Macarulla Rodriguez Andrea, Tiberius Christian, van Bree Roel, Geradts Zeno
Netherlands Forensic Institute, Den Haag, The Netherlands.
Delft University of Technology, Delft, The Netherlands.
Forensic Sci Res. 2018 Oct 23;3(3):240-255. doi: 10.1080/20961790.2018.1509187. eCollection 2018.
Google Location Timeline, once activated, allows to track devices and save their locations. This feature might be useful in the future as available data for evidence in investigations. For that, the court would be interested in the reliability of this data. The position is presented in the form of a pair of coordinates and a radius, hence the estimated area for tracked device is enclosed by a circle. This research focuses on the assessment of the accuracy of the locations given by Google Location History Timeline, which variables affect this accuracy and the initial steps to develop a linear multivariate model that can potentially predict the actual error with respect to the true location considering environmental variables. The determination of the potential influential variables (configuration of mobile device connectivity, speed of movement and environment) was set through a series of experiments in which the true position of the device was recorded with a reference Global Positioning System (GPS) device with a superior order of accuracy. The accuracy was assessed measuring the distance between the Google provided position and the de facto one, later referred to as Google error. If this Google error distance is less than the radius provided, we define it as a hit. The configuration that has the largest hit rate is when the mobile device has GPS available, with a 52% success. Then the use of 3G and 2G connection go with 38% and 33% respectively.

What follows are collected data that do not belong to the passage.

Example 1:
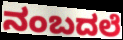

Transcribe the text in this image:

ನಂಬದಲೆ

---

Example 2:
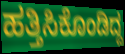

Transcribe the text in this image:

ಹತ್ತಿಸಿಕೊಂಡಿದ್ದ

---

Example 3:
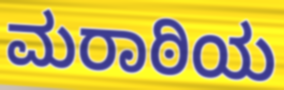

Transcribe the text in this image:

ಮರಾಠಿಯ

The Wi-Fi connection only has a hit rate of 7%. Regarding the means of transport, when the connection is 2G or 3G, the worst results are in Still with a hit rate of 9% and the best in Car with 57%. Regarding the prediction model, the distances and angles from the position of the device to the three nearest cell towers, and the categorical (non-numerical) variables of Environment and means of transport were taking as input variables in this initial study. To evaluate the usability of a model, a Model hit is defined when the actual observation is within the 95% confidence interval provided by the model. Out of the models developed, the one that shows the best results was the one that predicted the accuracy when the used network is 2G, with 76% of Model hits. The second model with best performance had only a 23% success (with the mobile network set to 3G).

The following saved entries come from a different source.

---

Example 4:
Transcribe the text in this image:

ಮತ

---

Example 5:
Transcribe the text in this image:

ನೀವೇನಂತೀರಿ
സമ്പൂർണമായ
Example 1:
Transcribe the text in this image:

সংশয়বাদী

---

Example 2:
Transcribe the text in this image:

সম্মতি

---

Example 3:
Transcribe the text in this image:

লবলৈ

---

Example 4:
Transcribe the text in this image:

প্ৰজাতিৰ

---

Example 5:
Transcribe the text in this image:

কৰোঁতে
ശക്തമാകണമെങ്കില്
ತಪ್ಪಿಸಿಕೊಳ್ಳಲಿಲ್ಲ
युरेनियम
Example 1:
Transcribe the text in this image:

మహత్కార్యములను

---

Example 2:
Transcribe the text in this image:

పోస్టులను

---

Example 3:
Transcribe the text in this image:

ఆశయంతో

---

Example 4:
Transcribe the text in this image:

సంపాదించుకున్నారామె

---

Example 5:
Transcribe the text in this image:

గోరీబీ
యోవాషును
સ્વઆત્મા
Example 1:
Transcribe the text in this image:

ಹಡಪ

谷歌位置时间轴一旦激活,就能追踪设备并保存其位置。这一功能在未来作为调查证据的可用数据可能会很有用。为此,法庭会关注这些数据的可靠性。位置以一对坐标和一个半径的形式呈现,因此被追踪设备的估计区域由一个圆圈包围。本研究聚焦于评估谷歌位置历史时间轴给出的位置的准确性,哪些变量会影响这种准确性,以及开发一个线性多变量模型的初步步骤,该模型能够考虑环境变量潜在地预测相对于真实位置的实际误差。通过一系列实验确定潜在的影响变量(移动设备连接配置、移动速度和环境),在这些实验中,使用精度更高的参考全球定位系统(GPS)设备记录设备的真实位置。通过测量谷歌提供的位置与实际位置之间的距离来评估准确性,该距离后来称为谷歌误差。如果这个谷歌误差距离小于提供的半径,我们将其定义为命中。命中率最高的配置是移动设备可用GPS时,成功率为52%。然后使用3G和2G连接的成功率分别为38%和33%。Wi-Fi连接的命中率仅为7%。关于交通工具,当连接为2G或3G时,最差的结果是静止状态下,命中率为9%,最好的是汽车状态下,命中率为57%。关于预测模型,在这项初步研究中,将设备位置到最近的三个基站的距离和角度,以及环境和交通工具的分类(非数字)变量作为输入变量。为了评估模型的可用性,当实际观测值在模型提供的95%置信区间内时,定义为模型命中。在所开发的模型中,表现最佳的是预测使用2G网络时准确性的模型,模型命中率为76%。性能第二好的模型成功率仅为23%(移动网络设置为3G)。